Search code examples
sqlpostgresqlodbckdb

How to pull/read data from an external SQL server in batches ard store all in one kdb+ table


We have an external PostgreSQL server where we pull data from using odbc. We typically pull data in chunks as we need, so sometimes pull all date "where date > (some specific date)" or "where id > (some specified id)" or between certain dates (like start_date and end_date). Example code below

The above conditions are pretty straight forward and can be implemented without burdening the server too much.

But it's a different story when we need to pull the entire server data (too much data on the server).
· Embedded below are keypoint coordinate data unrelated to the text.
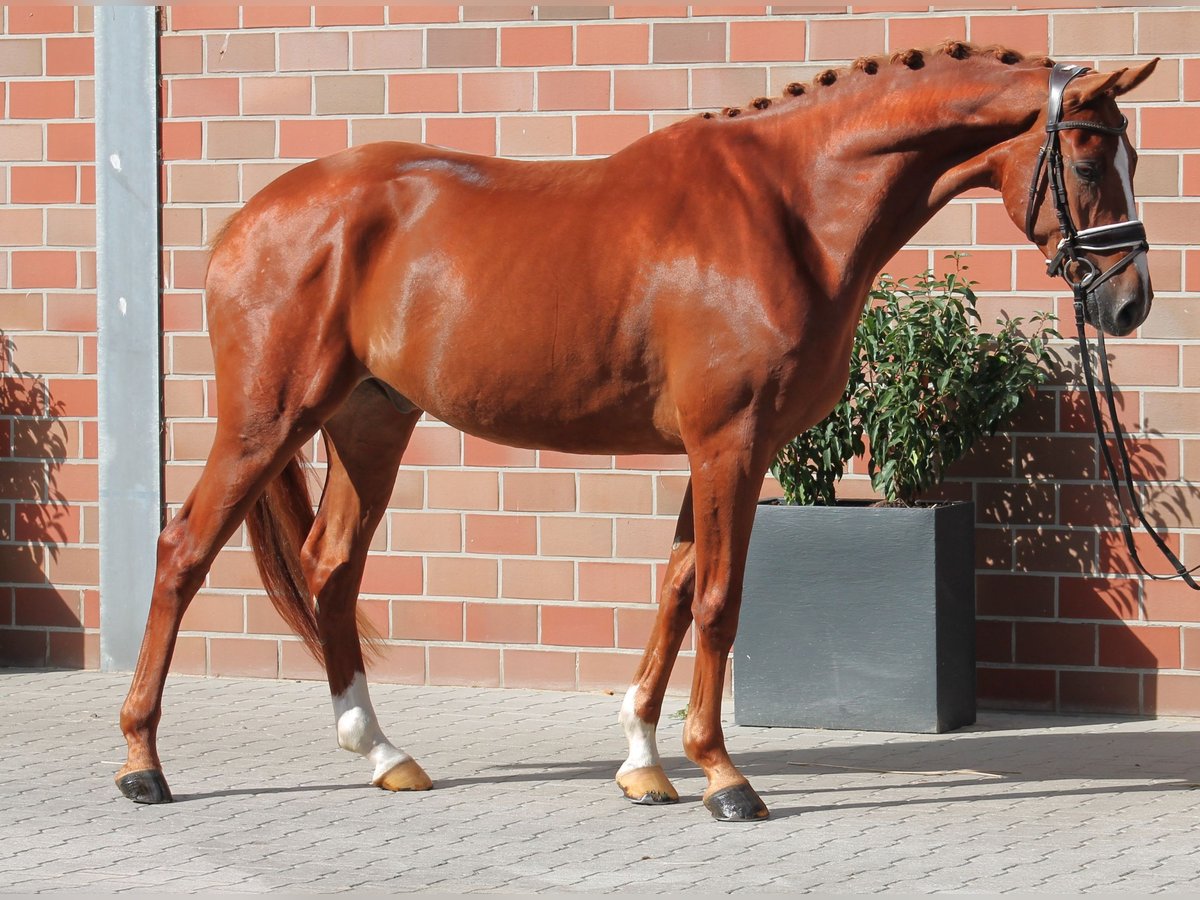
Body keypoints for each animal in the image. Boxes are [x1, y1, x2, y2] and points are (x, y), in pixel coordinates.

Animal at [117, 47, 1156, 825]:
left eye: (1129, 157)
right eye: (1089, 159)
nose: (1130, 304)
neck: (790, 209)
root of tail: (249, 220)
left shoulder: (719, 448)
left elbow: (676, 589)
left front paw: (645, 763)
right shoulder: (730, 440)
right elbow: (720, 601)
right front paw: (724, 777)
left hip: (371, 422)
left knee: (330, 568)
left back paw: (381, 752)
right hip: (267, 419)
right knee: (181, 551)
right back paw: (142, 762)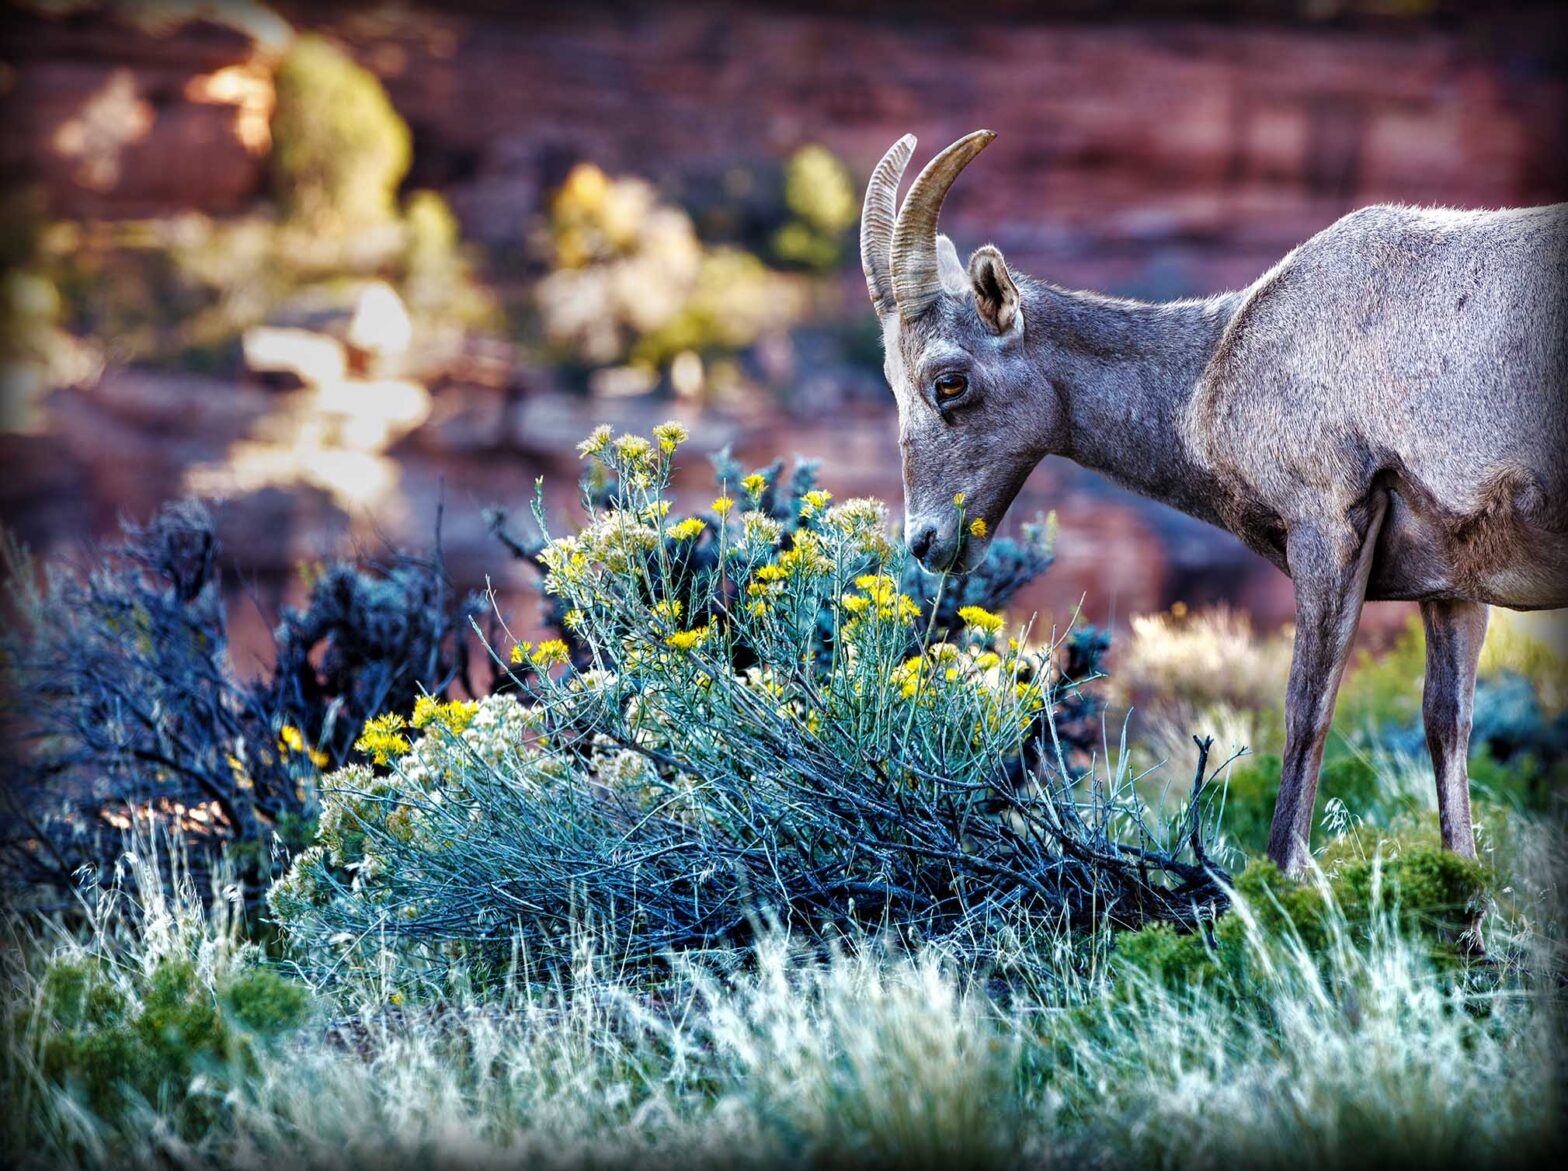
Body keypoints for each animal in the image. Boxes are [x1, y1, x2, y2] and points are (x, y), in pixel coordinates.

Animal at [865, 132, 1568, 877]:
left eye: (949, 381)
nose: (926, 543)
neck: (1213, 370)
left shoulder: (1328, 529)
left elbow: (1306, 712)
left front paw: (1282, 877)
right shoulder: (1452, 587)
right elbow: (1446, 724)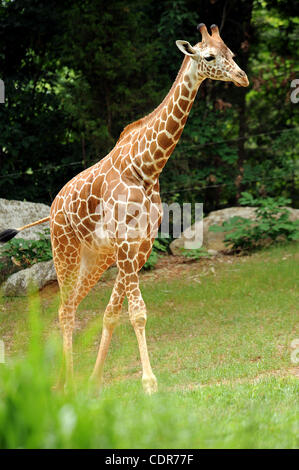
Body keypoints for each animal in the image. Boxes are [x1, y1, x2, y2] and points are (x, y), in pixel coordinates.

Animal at [0, 24, 248, 392]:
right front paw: (149, 383)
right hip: (64, 249)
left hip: (96, 258)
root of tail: (53, 207)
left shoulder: (140, 245)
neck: (147, 167)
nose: (242, 77)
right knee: (65, 309)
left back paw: (64, 381)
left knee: (71, 304)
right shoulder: (127, 244)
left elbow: (113, 313)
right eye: (208, 56)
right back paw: (67, 383)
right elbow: (137, 312)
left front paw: (95, 379)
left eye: (231, 52)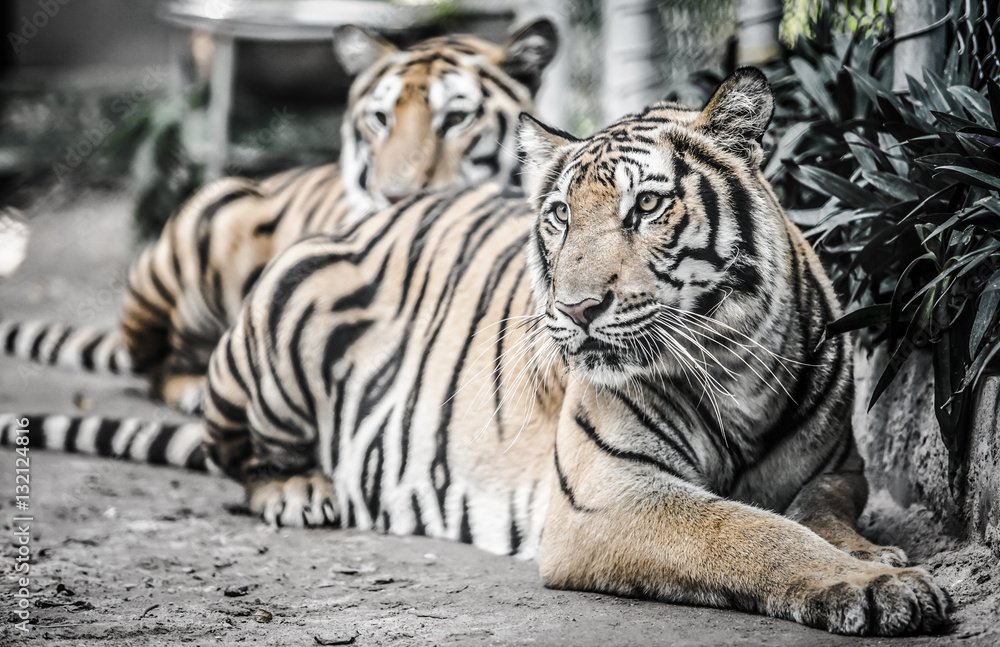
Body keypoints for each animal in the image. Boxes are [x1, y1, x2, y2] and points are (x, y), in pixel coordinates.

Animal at [0, 68, 952, 635]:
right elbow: (750, 531)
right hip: (276, 324)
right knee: (236, 454)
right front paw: (875, 588)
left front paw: (873, 557)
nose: (575, 310)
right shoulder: (609, 495)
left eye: (647, 207)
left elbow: (814, 510)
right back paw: (303, 490)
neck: (734, 364)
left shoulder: (836, 468)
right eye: (561, 215)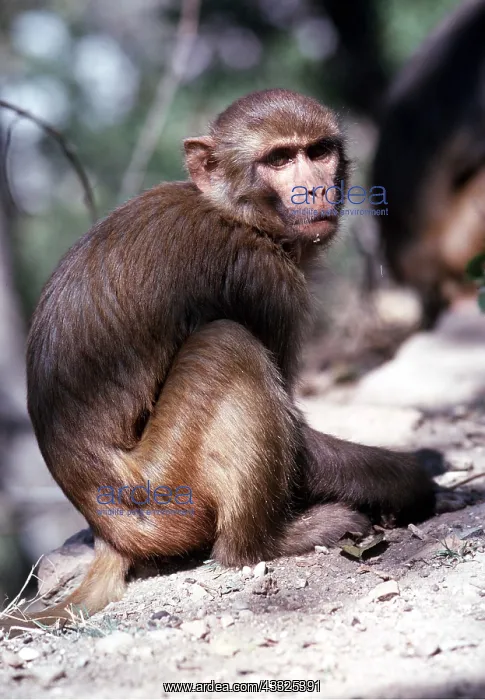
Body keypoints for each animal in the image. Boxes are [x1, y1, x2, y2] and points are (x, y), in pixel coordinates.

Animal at [0, 89, 435, 633]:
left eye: (317, 152)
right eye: (278, 159)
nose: (312, 189)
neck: (237, 214)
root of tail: (110, 533)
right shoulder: (263, 277)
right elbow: (297, 434)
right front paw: (411, 481)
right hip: (165, 498)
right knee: (227, 346)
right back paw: (262, 544)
Is there a way to pull data from the server in batches so an to not overburden the server?

Below is an example that we use to

getdata:{[]
 query: "select data.id, data.first_name, data.last_name, data.email, data.created_at from data  where data.created_at > '2020-02-04' order by id asc" ];
 us::.odbc.open `dbs;
 leads::.odbc.eval[us; query];
 .odbc.close us;
 };

dbs = server name


Solution

  • Could you create date batches on the kdb side and generate a startDate-endDate query for each? e.g. create 5 years of start/end dates starting at 2002.01.01

    q){(`date$s),'-1+`date$12+s:(12*til y)+`month$x}[2002.01.01;5]
    2002.01.01 2002.12.31
    2003.01.01 2003.12.31
    2004.01.01 2004.12.31
    2005.01.01 2005.12.31
    2006.01.01 2006.12.31
    

    I guess you would have to loop over each table on the server also.